Dynamic binding

Mark St. John stjohn at cogsci.UCSD.EDU
Fri Nov 5 15:17:27 EST 1993


The sort of "holistic" binding that happens in the hidden layer of a
3-layer network and that Graham Smith describes is not particularly
new, at least if you look in the right place.  As Smith says, this is
just the sort of binding that happens in one of Jordan Pollack's RAAM
networks (1990, Artificial Intelligence), and it's much the same as
the sort of binding that happens in the hidden layer in the language
comprehension systems that Jay McClelland and I (1990, Artificial
Intelligence) have developed and that Risto Miikkulainen and Michael
Dyer (1991, Cognitive Science) have developed.  An example of binding
in these models would be to give them a sentence like, "Ricky played a
trick on Lucy," and observe that the model correctly binds Ricky to
the agent role and Lucy to the recipient role.  Then you give the
opposite sentence (Lucy played a trick on Ricky) and observe that the
bindings are reversed.

One serious issue/limitation of this holistic binding method, however,
is how well it generalizes to novel cases: How many of the total
possible sentences have to be trained so that the remaining sentences
will be processed correctly?  What happens is that the sentences
missing from the training set create regularities that the model can
learn.  These regularities are sentences that do not (and so as far as
the hidden units are concerned, cannot) occur.  The question, then,
once the network has been trained, which force is stronger: the
generalization to novel cases, or the regularity the network learned
that that novel case cannot happen?  For example, say the network
never trained on "Lucy played a trick on Ricky."  The model learns
many other sentences that suggest how to map sentence constituents to
thematic roles, but it also learns that playing tricks is a one-way
sort of deal because Lucy never seems to play them.  Now if we give
the Lucy sentence as a generalization test case, part of the model wants
to generalize and activate the systematic meaning based on all that it
learned about sentence comprehension, but another part of the model
wants to correct this obvious error in the input because it knows that
this sentence and meaning are unlikely.  The model can "correct the
error" by flipping the agent and recipient to the better known
arrangement or by changing the verb to a more likely alternative, etc.

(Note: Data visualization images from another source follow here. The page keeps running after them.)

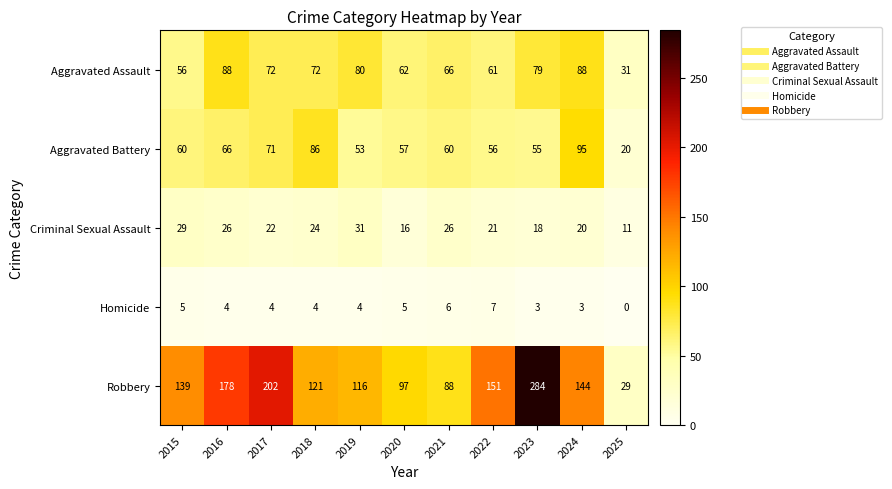

Read the Robbery value at 2015, to the nearest 10.

140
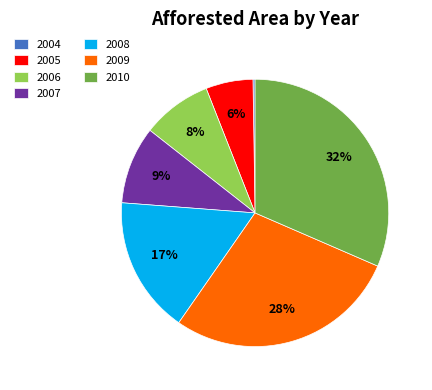

Does any single category account for the majority?

No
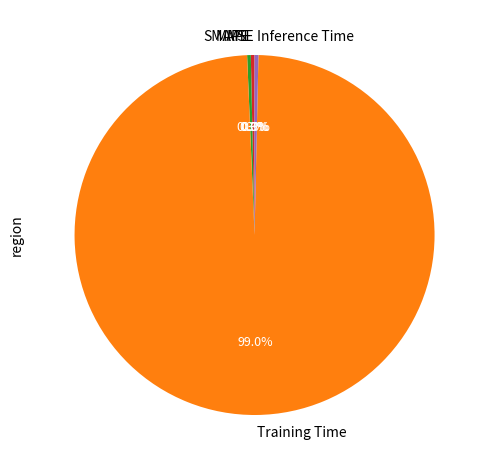

Which slice is the largest?

Training Time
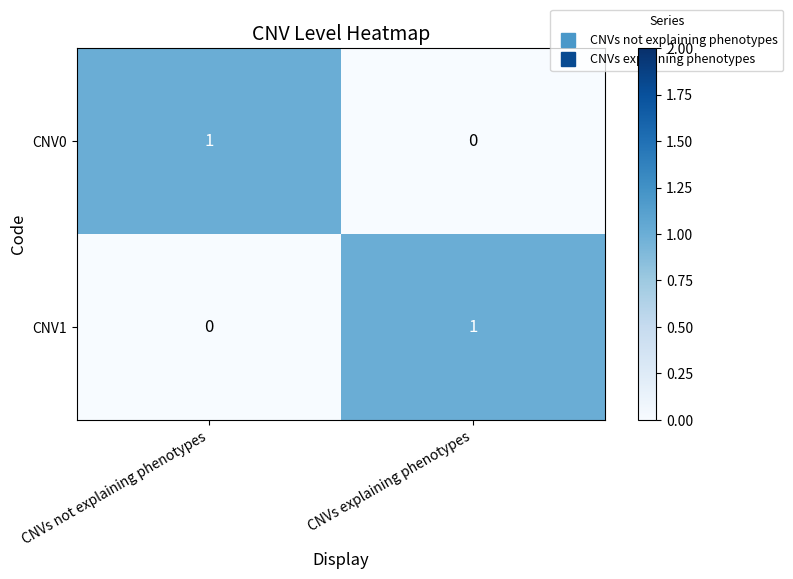

At which label does CNV0 reach its peak?

CNVs not explaining phenotypes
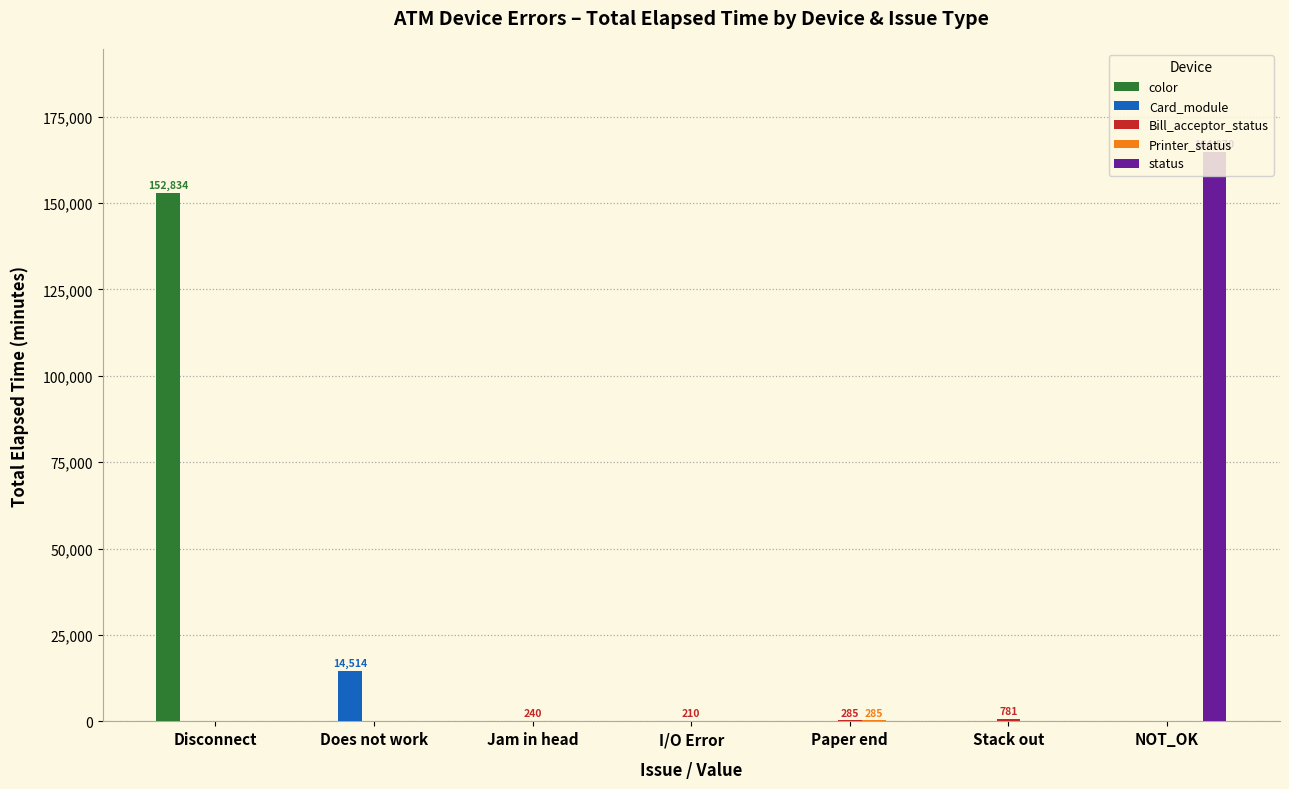

What is the sum of all status values?

164870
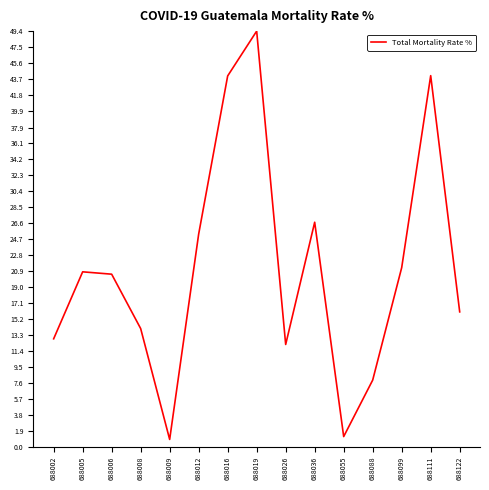

How many lines are shown in the chart?

1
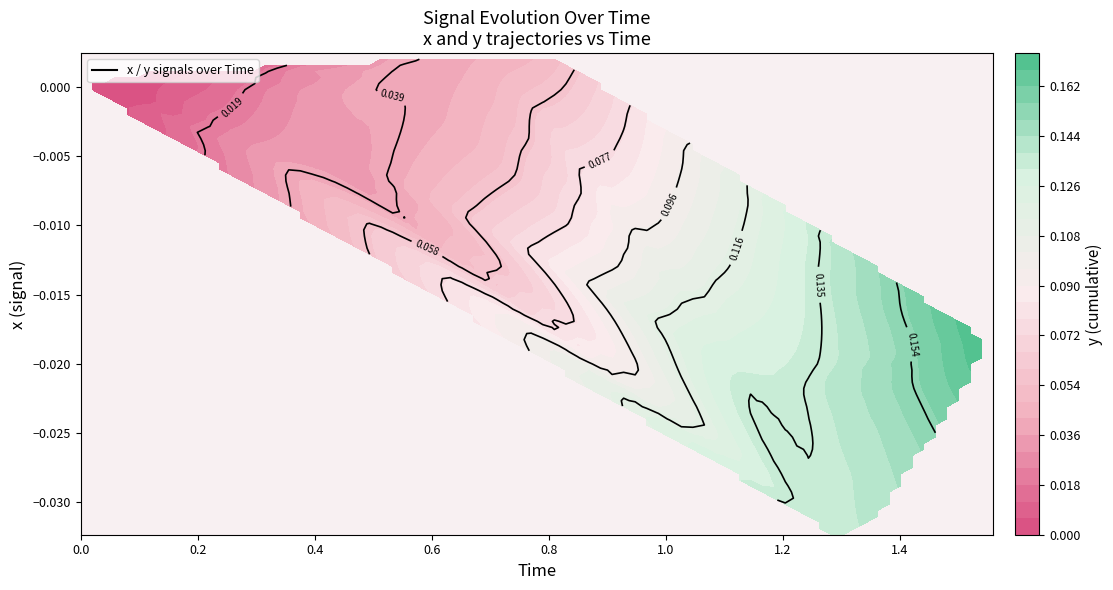

Reading right to left, extract all data points from this chart.

x: -0.0	-0.0	-0.0	-0.0	-0.0	-0.0	-0.0	-0.0	-0.0	-0.0	-0.0	-0.0	-0.0	-0.0	-0.0	-0.0	-0.0	0.0	0.0	0.0	0.0	0.0	0.0	0.0	0.0	-0.0	-0.0	-0.0	-0.0	-0.0	-0.0	-0.0	-0.0	-0.0	0.0	0.0	0.0	0.0	0.0	0.0
y: 0.2	0.2	0.2	0.1	0.1	0.1	0.1	0.1	0.1	0.1	0.1	0.1	0.1	0.1	0.1	0.1	0.1	0.1	0.1	0.1	0.0	0.0	0.0	0.0	0.0	0.0	0.0	0.0	0.0	0.0	0.0	0.0	0.0	0.0	0.0	0.0	0.0	0.0	0.0	0.0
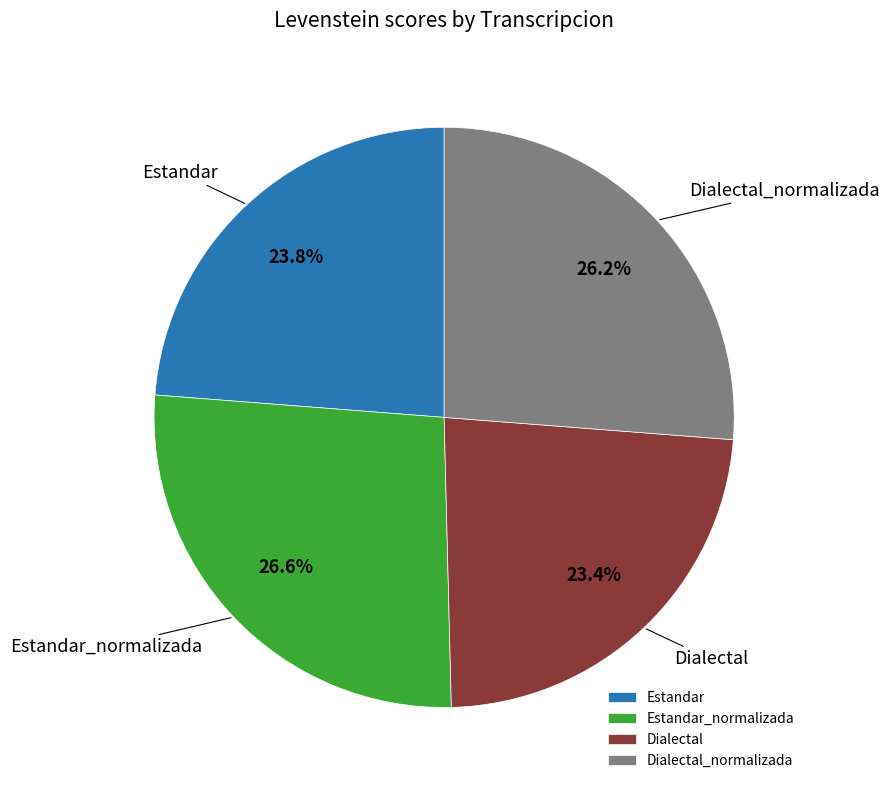

To the nearest percent, what is the combined percentage of Dialectal and Estandar?

47%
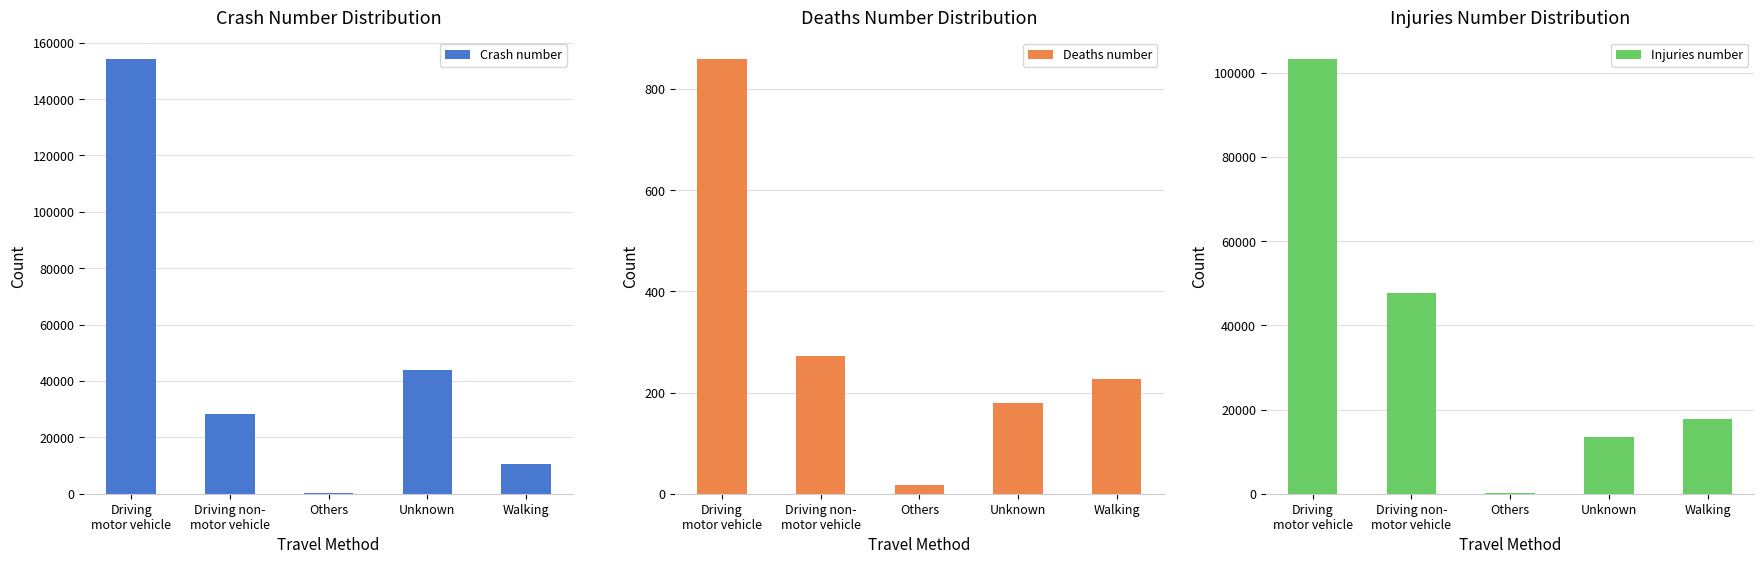

True or false: Injuries number has a value of 105 at Others.

True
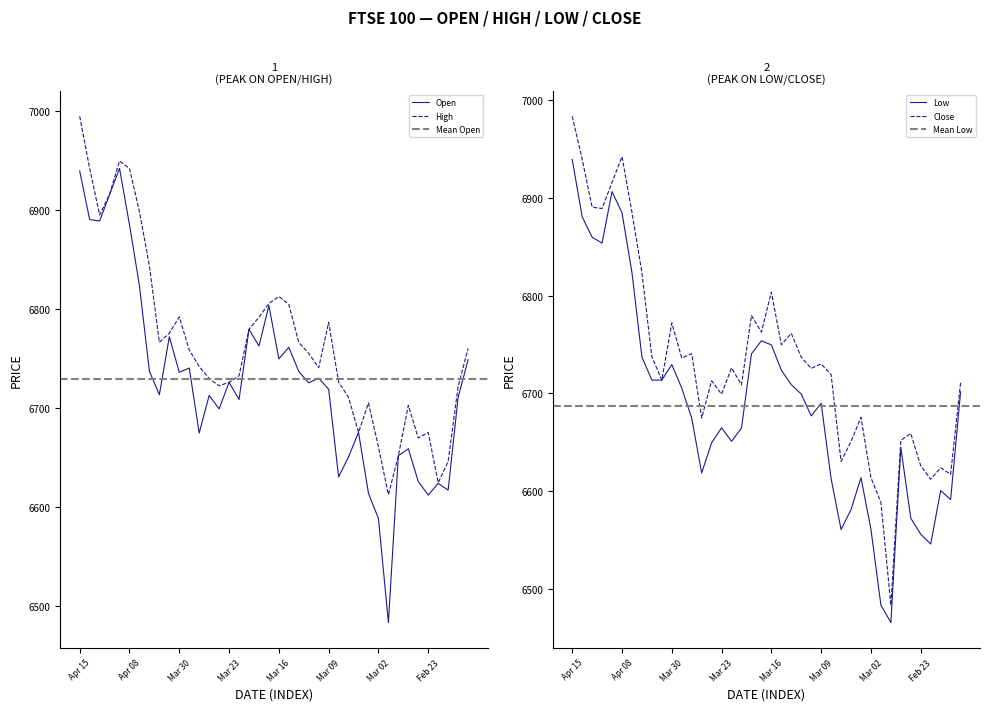

Reading left to right, what are all the values shown in this chart?

Open: 6939.6	6890.5	6889.1	6915.8	6942.2	6885.3	6823.6	6737.3	6713.6	6772.1	6736.2	6740.6	6674.8	6712.9	6699.2	6726.1	6708.7	6779.7	6762.7	6803.6	6749.7	6761.5	6737.0	6725.6	6730.3	6719.1	6630.5	6650.9	6675.5	6613.8	6588.5	6483.4	6652.0	6659.0	6625.9	6612.2	6624.0	6617.2	6710.9	6748.9
High: 6994.9	6942.3	6895.1	6916.1	6949.6	6942.2	6898.4	6843.7	6766.5	6775.7	6792.2	6758.8	6742.1	6729.9	6722.6	6726.1	6732.7	6779.7	6791.8	6805.7	6812.8	6804.9	6766.4	6755.3	6740.8	6786.8	6726.4	6710.8	6675.5	6705.3	6660.8	6612.7	6652.0	6702.9	6669.9	6675.4	6624.7	6646.2	6721.8	6760.3
Low: 6939.3	6880.7	6859.7	6853.8	6906.4	6884.8	6823.6	6737.3	6713.6	6713.6	6729.5	6705.4	6674.8	6618.6	6649.4	6664.8	6651.0	6664.6	6740.5	6753.8	6749.6	6723.7	6709.0	6699.3	6677.0	6689.9	6612.7	6560.8	6581.2	6613.8	6560.9	6483.4	6465.6	6644.7	6572.3	6555.9	6545.9	6600.6	6591.4	6701.6
Close: 6983.5	6939.6	6890.5	6889.1	6915.8	6942.2	6885.3	6823.6	6737.3	6713.6	6772.1	6736.2	6740.6	6674.8	6712.9	6699.2	6726.1	6708.7	6779.7	6762.7	6803.6	6749.7	6761.5	6737.0	6725.6	6730.3	6719.1	6630.5	6650.9	6675.5	6613.8	6588.5	6483.4	6652.0	6659.0	6625.9	6612.2	6624.0	6617.2	6710.9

Which part of the model (or better put, which influence) wins depends
on many factors, such as the number of hidden units, the cost
function, the combinatorial nature of the training corpus, the size of
the training corpus, and so on.  It turns out that to achieve the sort
of systematic mapping we want we need to use A LOT of hiddens units
(yes, more is better in this case of generalization), a large training
set, and critically, a reasonably combinatorial corpus so that each
element/word is paired with some variety of other elements (in
statistical terms, you need to break as many high-order regularities
as possible).  See St. John (1993, Cognitive Science Proceedings) for
some discussion.  I'm a little embarrassed to toot my own horn, but
I've thought about this some, and these papers may be of some interest
-- in addition to Janet Wiles paper (1993, Cognitive Science
Proceedings) that John Colen mentioned.

One final point I'd like to raise is that this tension between
generalization (along the lines of a systematic mapping) and "error
correction" is not all bad.  There is considerable psycholinguistic
evidence that these sorts of "error corrections" happen with some
frequency.  People mis-hear, mis-read, mis-remember, see what they
want to see, etc. all the time.  On the other hand, we can all
understand the infamous sentence "John ate the guitar" even though
we've presumably never seen such a thing before and it's pretty
unlikely.  This ability, however, may simply attest to the wide
variety and combinatorics of our language training.  Why it is that we
mis-read on some occassions and comprehend the systematic meaning,
like with John eatting the guitar, on other occassion is not well
understood.  Training is probably involved, and attention is probably
involved, to name two factors.  We're currently work on models and
human experiments to understand this issue better.